[Page images and extracted text]
◇ ◇ ◇ ◇ ◇ ◇ ◇

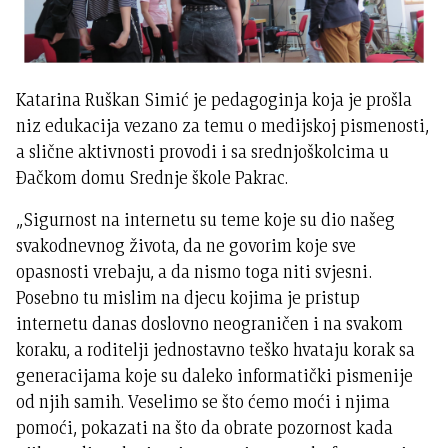
Katarina Ruškan Simić je pedagoginja koja je prošla
niz edukacija vezano za temu o medijskoj pismenosti,
a slične aktivnosti provodi i sa srednjoškolcima u
Đačkom domu Srednje škole Pakrac.
„Sigurnost na internetu su teme koje su dio našeg
svakodnevnog života, da ne govorim koje sve
opasnosti vrebaju, a da nismo toga niti svjesni.
Posebno tu mislim na djecu kojima je pristup
internetu danas doslovno neograničen i na svakom
koraku, a roditelji jednostavno teško hvataju korak sa
generacijama koje su daleko informatički pismenije
od njih samih. Veselimo se što ćemo moći i njima
pomoći, pokazati na što da obrate pozornost kada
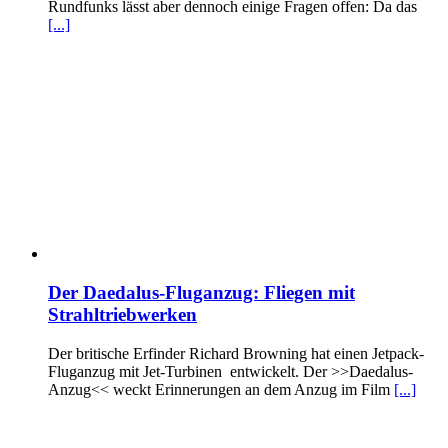
Rundfunks lässt aber dennoch einige Fragen offen: Da das
[...]
Der Daedalus-Fluganzug: Fliegen mit
Strahltriebwerken
Der britische Erfinder Richard Browning hat einen Jetpack-
Fluganzug mit Jet-Turbinen entwickelt. Der >>Daedalus-
Anzug<< weckt Erinnerungen an dem Anzug im Film
[...]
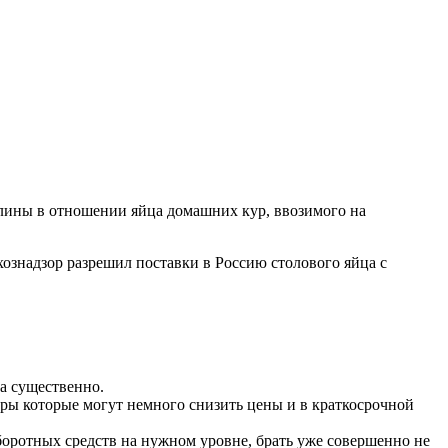
шлины в отношении яйца домашних кур, ввозимого на
хознадзор разрешил поставки в Россию столового яйца с
а существенно.
еры которые могут немного снизить цены и в краткосрочной
боротных средств на нужном уровне, брать уже совершенно не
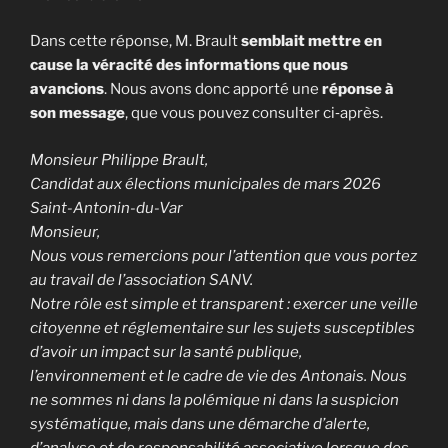
Dans cette réponse, M. Brault
semblait mettre en
cause la véracité des informations que nous
avancions
. Nous avons donc apporté une
réponse à
son message
, que vous pouvez consulter ci‑après.
Monsieur Philippe Brault,
Candidat aux élections municipales de mars 2026
Saint-Antonin-du-Var
Monsieur,
Nous vous remercions pour l’attention que vous portez
au travail de l’association SANV.
Notre rôle est simple et transparent : exercer une veille
citoyenne et réglementaire sur les sujets susceptibles
d’avoir un impact sur la santé publique,
l’environnement et le cadre de vie des Antonais. Nous
ne sommes ni dans la polémique ni dans la suspicion
systématique, mais dans une démarche d’alerte,
d’analyse et de responsabilité associative lorsque des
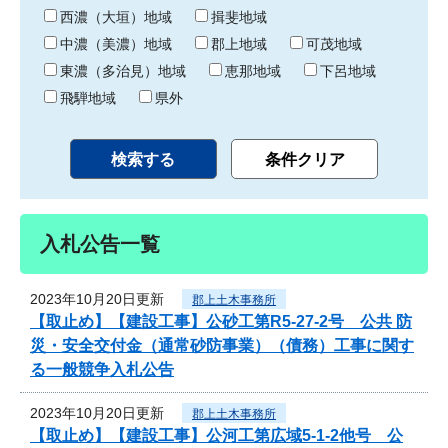
り
西濃（大垣）地域
揖斐地域
中濃（美濃）地域
郡上地域
可茂地域
東濃（多治見）地域
恵那地域
下呂地域
飛騨地域
県外
入札公告一覧
2023年10月20日更新
郡上土木事務所
【取止め】【建設工事】公砂工第R5-27-2号 公共 防
災・安全交付金（通常砂防事業）（債務）工事に関す
る一般競争入札公告
2023年10月20日更新
郡上土木事務所
【取止め】【建設工事】公河工第広域5-1-2他号 公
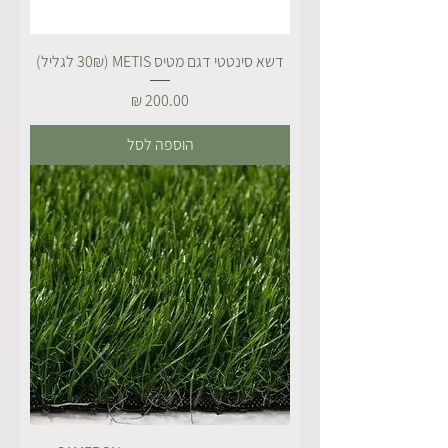
דשא סינטטי דגם מטיס METIS (30₪ לגליל)
מחיר
הוספה לסל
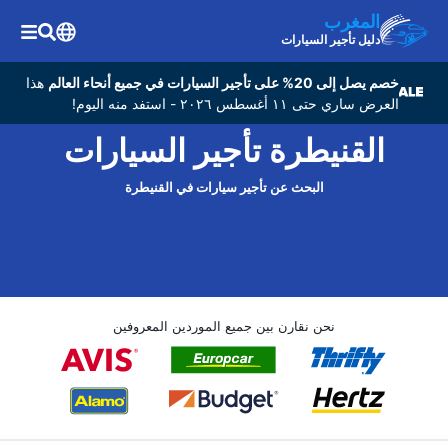
المغرب
دليل تأجير السيارات
خصم يصل إلى 20% على تأجير السيارات في جميع أنحاء العالم
هذا
العرض ساري حتى ١١ أغسطس ٢٠٢٦ - استفد منه اليوم!
القنيطرة تأجير السيارات
البحث عن تأجير سيارات في القنيطرة
نحن نقارن بين جميع الموردين المعروفين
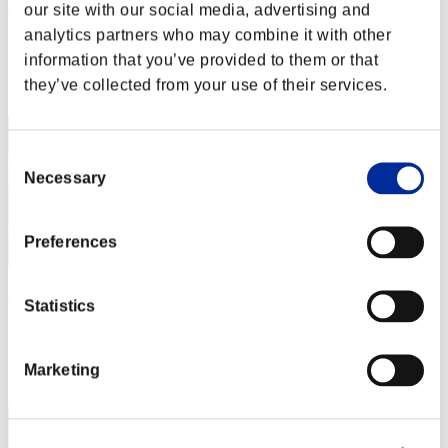
ARTEMISNIKE
our site with our social media, advertising and
analytics partners who may combine it with other
Punteggio:Missions15/59'00"85
information that you’ve provided to them or that
Posizione
they’ve collected from your use of their services.
22
Consent
Necessary
Selection
Preferences
Rosa4548
Statistics
Punteggio:Missions14/57'52"64
Posizione
Marketing
23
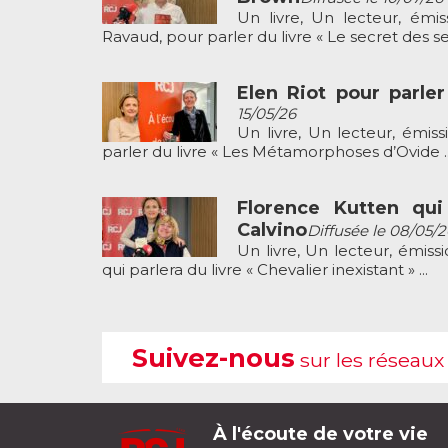
Un livre, Un lecteur, émis
Ravaud, pour parler du livre « Le secret des sec
Elen Riot pour parle
15/05/26
Un livre, Un lecteur, émis
parler du livre « Les Métamorphoses d’Ovide ..
Florence Kutten qui 
Calvino
Diffusée le 08/05/2
Un livre, Un lecteur, émis
qui parlera du livre « Chevalier inexistant » ...
Suivez-nous
sur les réseaux
À l'écoute de votre vie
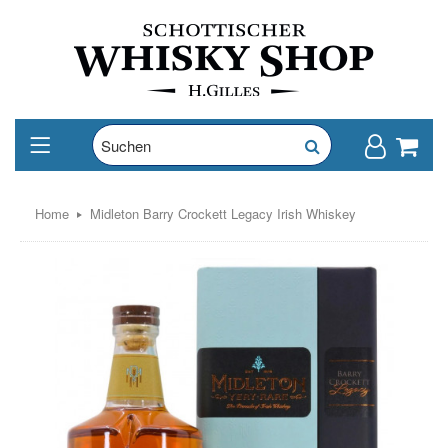
Home
Midleton Barry Crockett Legacy Irish Whiskey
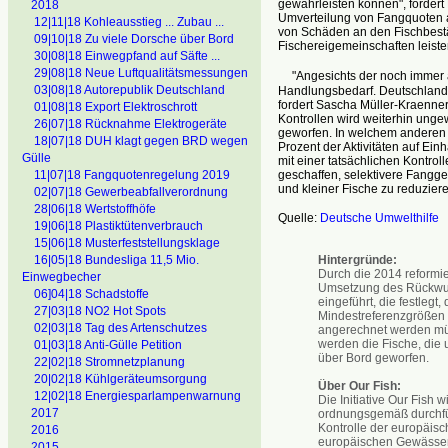
gewährleisten können", forder
2018
Umverteilung von Fangquoten au
12|11|18 Kohleausstieg ... Zubau ...
von Schäden an den Fischbestä
09|10|18 Zu viele Dorsche über Bord
Fischereigemeinschaften leiste
30|08|18 Einwegpfand auf Säfte ...
29|08|18 Neue Luftqualitätsmessungen
"Angesichts der noch immer a
03|08|18 Autorepublik Deutschland
Handlungsbedarf. Deutschland 
fordert Sascha Müller-Kraenne
01|08|18 Export Elektroschrott
Kontrollen wird weiterhin unge
26|07|18 Rücknahme Elektrogeräte
geworfen. In welchem anderen 
18|07|18 DUH klagt gegen BRD wegen
Prozent der Aktivitäten auf Ei
Gülle
mit einer tatsächlichen Kontro
geschaffen, selektivere Fangg
11|07|18 Fangquotenregelung 2019
und kleiner Fische zu reduziere
02|07|18 Gewerbeabfallverordnung
28|06|18 Wertstoffhöfe
Quelle:
Deutsche Umwelthilfe
19|06|18 Plastiktütenverbrauch
15|06|18 Musterfeststellungsklage
Hintergründe:
16|05|18 Bundesliga 11,5 Mio.
Durch die 2014 reformi
Einwegbecher
Umsetzung des Rückwurf
06]04|18 Schadstoffe
eingeführt, die festlegt
27|03|18 NO2 Hot Spots
Mindestreferenzgrößen 
02|03|18 Tag des Artenschutzes
angerechnet werden müss
werden die Fische, die 
01|03|18 Anti-Gülle Petition
über Bord geworfen.
22|02|18 Stromnetzplanung
20|02|18 Kühlgeräteumsorgung
Über Our Fish:
12|02|18 Energiesparlampenwarnung
Die Initiative Our Fish 
2017
ordnungsgemäß durchfüh
Kontrolle der europäisc
2016
europäischen Gewässern
2015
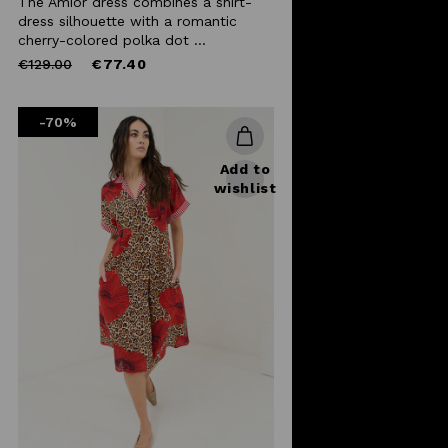
The Amior dress combines a shirt-
dress silhouette with a romantic
cherry-colored polka dot ...
Price
to
€129.00
€77.40
reduced
from
-70%
Add to
wishlist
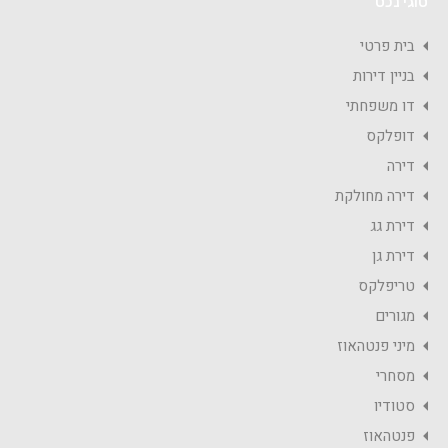
סוגי נכס
בית פרטי
בניין דירות
דו משפחתי
דופלקס
דירה
דירה מחולקת
דירת גג
דירת גן
טריפלקס
מגורים
מיני פנטהאוז
מסחרי
סטודיו
פנטהאוז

◇ ◇ ◇ ◇ ◇ ◇ ◇

Exercise aim
In how many lines of the data does the string "القنيطرة" occur? Answer with the number and nothing else.

Answer section
2